Causes of generalized anxiety disorders

The following are the causes of generalized anxiety disorders

  1. Multiple negative life experiences
  2. Environmental factors
  3. Personality trait
  4. Genetic predisposition

Symptoms of generalized anxiety disorders

The symptoms of generalized anxiety disorders include the following:

  1. Excessive anxiety and worry occurring on most days, for at least 6 months
  2. Anxiety or worry associated with at least 3 of the following:
    • Muscle tension (often reported as pain in various parts like neck, trunk or headaches)
    • Crawling and burning sensation around the body
    • Restlessness or feeling on edge
  3. Being easily fatigued
  4. Difficulty concentrating or mind going blank
  5. Irritability
  6. Sleep disturbance (difficulty falling asleep or frequent wakening)
  7. Palpitations

Signs of generalized anxiety disorders

The signs of generalized anxiety disorders are

  1. Restlessness
  2. Sweating
  3. Anxious mood
  4. Tachycardia
  5. Tremors

Investigations

  • None to confirm the diagnosis.
  • Tests to exclude probable differential diagnoses such as hyperthyroidism, phaeochromocytoma, cardiac arrhythmias etc.

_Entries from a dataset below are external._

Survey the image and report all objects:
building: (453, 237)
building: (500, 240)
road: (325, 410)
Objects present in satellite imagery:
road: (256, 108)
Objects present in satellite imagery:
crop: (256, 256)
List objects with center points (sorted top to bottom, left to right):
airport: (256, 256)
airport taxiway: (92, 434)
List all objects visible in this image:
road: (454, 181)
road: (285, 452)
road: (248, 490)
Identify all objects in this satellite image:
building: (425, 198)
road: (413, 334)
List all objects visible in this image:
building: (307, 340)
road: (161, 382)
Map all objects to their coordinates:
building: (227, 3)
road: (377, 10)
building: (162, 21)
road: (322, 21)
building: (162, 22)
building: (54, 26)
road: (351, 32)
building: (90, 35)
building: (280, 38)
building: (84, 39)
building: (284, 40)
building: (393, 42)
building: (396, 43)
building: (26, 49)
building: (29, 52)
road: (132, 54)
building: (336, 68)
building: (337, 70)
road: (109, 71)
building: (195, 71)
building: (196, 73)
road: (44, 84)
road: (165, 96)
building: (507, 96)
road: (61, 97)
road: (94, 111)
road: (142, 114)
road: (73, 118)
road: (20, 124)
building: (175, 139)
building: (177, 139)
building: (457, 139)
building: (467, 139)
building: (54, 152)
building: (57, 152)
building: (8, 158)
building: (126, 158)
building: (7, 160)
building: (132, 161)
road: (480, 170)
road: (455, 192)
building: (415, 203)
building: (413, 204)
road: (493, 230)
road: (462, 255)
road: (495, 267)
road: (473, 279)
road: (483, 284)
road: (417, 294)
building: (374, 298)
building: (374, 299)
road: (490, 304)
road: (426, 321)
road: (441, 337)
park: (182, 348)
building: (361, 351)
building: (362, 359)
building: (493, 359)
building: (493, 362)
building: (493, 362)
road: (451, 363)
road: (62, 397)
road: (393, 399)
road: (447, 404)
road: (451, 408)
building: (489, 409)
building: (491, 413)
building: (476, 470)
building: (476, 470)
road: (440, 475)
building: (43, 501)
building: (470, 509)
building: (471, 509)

Treatment for generalized anxiety disorders

Treatment Objectives

The treatment objectives of generalized anxiety disorders are:

  1. To reduce anxiety
  2. To attain relief of somatic symptoms

Non-pharmacological treatment

  • Reassurance about the absence of physical diseases once they are ruled out
  • Teach relaxation methods
  • Encourage regular physical exercise if possible
  • Encourage healthy social activities
  • Cognitive Behaviour Therapy

Pharmacological treatment

A. For anxiety with somatic complaints
1st Line Treatment
Evidence Rating: [B]
Sertraline, oral,
Adults: 50 mg as a single oral evening dose; then increase by 25 mg at 1 week intervals, if necessary, to a max. of 200 mg
Children:

  • 12-18 years; 50 mg daily
  • 6-12 years; 25 mg daily
  • < 6 years; Not recommended

Or

Fluoxetine, oral,
Adults: 10 mg daily, then increase up to 60 mg daily if necessary
Children:

  • 7-18 years; 10 mg daily then increase to 20 mg after 1-2 weeks if necessary

Or

Amitriptyline, oral,
Adults: 25-50 mg daily (as a single evening dose)
Children:

  • > 12 years; 20 mg

Or

Imipramine, oral,
Adults: 25-50 mg daily (as a single evening dose)
Children: Not recommended for this indication

B. For anxiety with prominent somatic complaints

Propranolol, oral,
Adults: 10-80 mg 12 hourly

C. Additional treatment for anxiety with significant distress

Diazepam, oral,
Adults: 2-5 mg 12 hourly for 2 weeks and gradually tailed off over the next 2 weeks.

(Do not give for more than one month continuously)

Children

  • 1-12 years; 1.25-5 mg 6 hourly as needed

Referral Criteria

  • Refer to a clinical psychologist for Cognitive Behaviour Therapy and other non-pharmacological treatment modalities.
  • Refer to a psychiatrist in severe cases not responsive to drug treatment.